This reliance on ideology has
often times led – especially in northern hemisphere westernized countries – to
a rejection of expert knowledge as well as evidence. In 2017, in our opinion,
this resulted in a return to lay knowledge and ideologically driven theories,
policies and practices. In other words, sometimes going backwards to debunked beliefs and
practices!
Let us be clear here: we are not
being elitist and saying that expert knowledge is the only way to develop
policies and practices, because it is not. Instead, we are saying that in order
to develop best practice we need to listen, to hear, and to understand all the
voices in the debate without shutting any down. The transition away from
evidence based policy and practice is worrying because it means that we are not
listening to all the available information and are basing our ways of working purely
on ideology. We want our taxes spent appropriately and we want governmental
decisions to be realistic, appropriate and fit for purpose. We should want
evidence based decisions, policies and practice! Why? Because it means that we
are not spending time, money and resources blindly or causing harm along the
way; we have an idea of what works and what does not work, therefore we can be
more measured and realistic in terms of social, political, practice and policy
change.
However, in many current northern
and western hemisphere countries with right wing, or at least right-leaning,
governments’ evidence is not the metric that they want to use in their policy
and practice shifts, they want it to be ideological. Clear examples of this can
be seen in the UK (via Brexit). Clear examples also abound in the USA. The best
example is perhaps the election of Donald Trump during a year of campaigning
not known for its reliance more on ideas than on evidence. Other examples
include changes to Obama-care (which many people have found undesirable, but
which provided millions of people access to healthcare), refusal for the CDC to
fund research from transgender issues and the effects of gun violence, and
defunding of the National Registry of Evidence-Based Programs and Practices).

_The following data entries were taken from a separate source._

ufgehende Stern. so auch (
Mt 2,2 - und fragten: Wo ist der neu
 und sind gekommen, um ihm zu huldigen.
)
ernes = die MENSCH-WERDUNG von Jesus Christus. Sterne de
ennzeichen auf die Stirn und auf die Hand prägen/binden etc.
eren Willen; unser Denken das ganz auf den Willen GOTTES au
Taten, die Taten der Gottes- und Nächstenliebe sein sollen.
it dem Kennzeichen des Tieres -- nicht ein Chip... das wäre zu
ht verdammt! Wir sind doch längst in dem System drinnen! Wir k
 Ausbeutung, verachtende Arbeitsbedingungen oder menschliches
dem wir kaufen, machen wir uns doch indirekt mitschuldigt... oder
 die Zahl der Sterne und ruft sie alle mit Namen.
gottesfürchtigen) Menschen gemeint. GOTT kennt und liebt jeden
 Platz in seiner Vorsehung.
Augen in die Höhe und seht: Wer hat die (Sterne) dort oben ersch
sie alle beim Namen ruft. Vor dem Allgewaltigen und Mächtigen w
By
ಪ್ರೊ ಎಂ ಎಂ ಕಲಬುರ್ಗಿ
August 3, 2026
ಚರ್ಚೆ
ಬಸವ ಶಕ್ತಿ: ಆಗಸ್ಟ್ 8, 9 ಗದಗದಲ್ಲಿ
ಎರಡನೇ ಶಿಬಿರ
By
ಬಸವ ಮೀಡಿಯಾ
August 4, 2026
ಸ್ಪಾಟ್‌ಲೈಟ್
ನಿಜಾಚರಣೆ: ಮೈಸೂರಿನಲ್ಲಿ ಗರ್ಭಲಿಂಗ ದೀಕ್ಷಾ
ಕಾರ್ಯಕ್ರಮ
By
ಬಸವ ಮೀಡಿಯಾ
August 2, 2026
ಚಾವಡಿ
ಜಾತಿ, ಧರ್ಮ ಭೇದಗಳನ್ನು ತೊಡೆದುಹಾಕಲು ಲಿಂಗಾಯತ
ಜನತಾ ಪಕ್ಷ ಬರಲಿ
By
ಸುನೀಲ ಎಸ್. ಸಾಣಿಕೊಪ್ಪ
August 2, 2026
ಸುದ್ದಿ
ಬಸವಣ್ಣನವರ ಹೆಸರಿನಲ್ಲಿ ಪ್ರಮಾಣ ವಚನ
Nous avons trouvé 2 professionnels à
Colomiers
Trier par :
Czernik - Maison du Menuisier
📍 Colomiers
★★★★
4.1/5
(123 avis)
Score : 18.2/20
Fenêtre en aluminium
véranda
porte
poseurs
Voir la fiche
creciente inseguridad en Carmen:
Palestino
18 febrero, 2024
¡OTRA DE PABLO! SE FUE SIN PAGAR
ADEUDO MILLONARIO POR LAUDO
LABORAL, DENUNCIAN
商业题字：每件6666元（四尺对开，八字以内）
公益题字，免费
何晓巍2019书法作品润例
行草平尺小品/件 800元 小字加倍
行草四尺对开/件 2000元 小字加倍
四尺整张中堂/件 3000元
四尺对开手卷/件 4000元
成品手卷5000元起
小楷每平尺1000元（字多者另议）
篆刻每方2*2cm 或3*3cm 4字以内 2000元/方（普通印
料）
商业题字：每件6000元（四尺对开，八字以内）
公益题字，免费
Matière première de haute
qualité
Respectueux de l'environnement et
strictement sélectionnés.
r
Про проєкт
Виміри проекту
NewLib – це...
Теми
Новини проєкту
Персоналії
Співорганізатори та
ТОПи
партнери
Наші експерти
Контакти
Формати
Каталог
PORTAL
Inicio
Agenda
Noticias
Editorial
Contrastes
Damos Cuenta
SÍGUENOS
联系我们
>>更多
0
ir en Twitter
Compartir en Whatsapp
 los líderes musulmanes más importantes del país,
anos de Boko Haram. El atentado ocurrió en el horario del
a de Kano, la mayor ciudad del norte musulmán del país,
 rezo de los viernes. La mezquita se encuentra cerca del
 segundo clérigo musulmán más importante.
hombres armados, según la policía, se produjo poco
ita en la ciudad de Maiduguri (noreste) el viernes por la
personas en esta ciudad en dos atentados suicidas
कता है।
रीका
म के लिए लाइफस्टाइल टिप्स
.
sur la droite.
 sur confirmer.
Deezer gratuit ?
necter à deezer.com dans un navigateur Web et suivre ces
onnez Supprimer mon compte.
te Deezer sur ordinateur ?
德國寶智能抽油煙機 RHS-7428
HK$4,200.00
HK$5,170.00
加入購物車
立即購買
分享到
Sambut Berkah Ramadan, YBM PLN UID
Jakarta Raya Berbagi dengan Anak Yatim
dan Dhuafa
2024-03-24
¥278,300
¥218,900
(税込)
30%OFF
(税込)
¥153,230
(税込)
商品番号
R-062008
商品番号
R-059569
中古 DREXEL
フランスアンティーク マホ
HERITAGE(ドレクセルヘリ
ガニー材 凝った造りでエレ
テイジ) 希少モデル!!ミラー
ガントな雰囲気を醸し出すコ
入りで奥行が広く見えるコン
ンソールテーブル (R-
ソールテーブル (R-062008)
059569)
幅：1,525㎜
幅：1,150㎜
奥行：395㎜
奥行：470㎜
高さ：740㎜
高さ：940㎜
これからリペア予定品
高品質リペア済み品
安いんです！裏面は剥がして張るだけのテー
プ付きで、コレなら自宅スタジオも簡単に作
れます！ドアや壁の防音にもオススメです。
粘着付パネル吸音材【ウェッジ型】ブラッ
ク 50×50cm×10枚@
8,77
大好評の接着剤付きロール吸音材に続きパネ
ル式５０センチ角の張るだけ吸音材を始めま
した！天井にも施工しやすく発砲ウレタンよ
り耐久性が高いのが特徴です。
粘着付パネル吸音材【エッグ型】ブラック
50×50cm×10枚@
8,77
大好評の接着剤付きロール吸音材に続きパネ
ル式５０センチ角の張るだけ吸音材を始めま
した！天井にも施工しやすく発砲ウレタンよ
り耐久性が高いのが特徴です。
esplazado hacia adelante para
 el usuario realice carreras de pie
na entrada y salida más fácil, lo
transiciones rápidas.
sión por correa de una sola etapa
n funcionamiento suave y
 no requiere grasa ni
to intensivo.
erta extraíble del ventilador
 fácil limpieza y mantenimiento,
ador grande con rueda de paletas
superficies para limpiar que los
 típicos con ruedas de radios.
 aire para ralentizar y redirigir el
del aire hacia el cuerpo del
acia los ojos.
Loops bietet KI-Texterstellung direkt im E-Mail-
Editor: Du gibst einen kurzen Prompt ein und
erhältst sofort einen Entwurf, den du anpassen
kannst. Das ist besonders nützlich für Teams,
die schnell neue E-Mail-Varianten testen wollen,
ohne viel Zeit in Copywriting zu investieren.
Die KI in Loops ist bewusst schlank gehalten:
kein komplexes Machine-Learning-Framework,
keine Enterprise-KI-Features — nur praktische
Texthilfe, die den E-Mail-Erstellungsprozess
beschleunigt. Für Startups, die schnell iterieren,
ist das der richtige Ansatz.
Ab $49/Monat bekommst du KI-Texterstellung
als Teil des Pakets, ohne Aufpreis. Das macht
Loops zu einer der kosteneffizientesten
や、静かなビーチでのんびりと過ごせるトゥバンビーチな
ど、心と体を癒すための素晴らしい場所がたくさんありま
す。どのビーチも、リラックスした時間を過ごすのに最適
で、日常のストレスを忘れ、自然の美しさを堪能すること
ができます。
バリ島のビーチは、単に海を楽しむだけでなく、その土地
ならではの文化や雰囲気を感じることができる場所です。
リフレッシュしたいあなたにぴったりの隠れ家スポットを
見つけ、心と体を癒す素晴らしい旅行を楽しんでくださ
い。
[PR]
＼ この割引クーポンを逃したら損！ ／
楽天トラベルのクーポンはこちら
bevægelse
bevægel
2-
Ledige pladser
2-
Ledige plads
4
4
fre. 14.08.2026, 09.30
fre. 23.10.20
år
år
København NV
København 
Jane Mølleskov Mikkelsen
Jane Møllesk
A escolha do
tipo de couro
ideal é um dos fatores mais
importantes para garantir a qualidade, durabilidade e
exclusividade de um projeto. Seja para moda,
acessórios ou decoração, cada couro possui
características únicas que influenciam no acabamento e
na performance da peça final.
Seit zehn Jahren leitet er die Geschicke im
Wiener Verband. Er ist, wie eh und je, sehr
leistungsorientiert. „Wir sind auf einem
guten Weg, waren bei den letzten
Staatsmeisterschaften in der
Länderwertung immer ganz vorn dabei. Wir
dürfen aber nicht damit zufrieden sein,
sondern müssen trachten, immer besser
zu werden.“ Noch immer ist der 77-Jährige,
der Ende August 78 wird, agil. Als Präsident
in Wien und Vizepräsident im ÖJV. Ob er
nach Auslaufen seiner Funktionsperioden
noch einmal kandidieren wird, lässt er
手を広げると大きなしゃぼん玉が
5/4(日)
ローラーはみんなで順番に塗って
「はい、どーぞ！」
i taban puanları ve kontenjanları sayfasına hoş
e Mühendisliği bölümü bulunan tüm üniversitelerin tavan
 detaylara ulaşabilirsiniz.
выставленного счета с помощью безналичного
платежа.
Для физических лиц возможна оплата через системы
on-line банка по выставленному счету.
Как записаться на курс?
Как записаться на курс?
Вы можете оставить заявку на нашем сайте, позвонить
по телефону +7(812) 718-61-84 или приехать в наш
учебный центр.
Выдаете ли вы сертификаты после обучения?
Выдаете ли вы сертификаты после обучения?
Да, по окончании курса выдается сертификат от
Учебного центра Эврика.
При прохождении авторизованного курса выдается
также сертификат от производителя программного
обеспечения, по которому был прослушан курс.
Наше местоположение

In the field of sexual abuse,
evidence based practice is central and needs to remain central. We have seen
the cost and consequences of ideologically driven policies and practices on the
ground, from funding of policies that don’t reduce risk (e.g., public
registries and residence restrictions) to increasingly scarce funding for those
that can reduce risk (e.g., treatment and supervision). As one example, in the
state of West Virginia, probation officers specializing in supervising people who
have committed sex crimes have lost
their jobs at the same time as the state’s Supreme Court justices spent
astronomical sums on office
furniture.
Evidence tells us, if we do
research well and in the most appropriate way for the question at hand, we can
discern what works and what does not. Sometimes we don’t like what the research
tells us and sometimes we do. Despite the outcomes of research the most important thing is that, whether we
like it or not, we are called as professionals to do what actually works!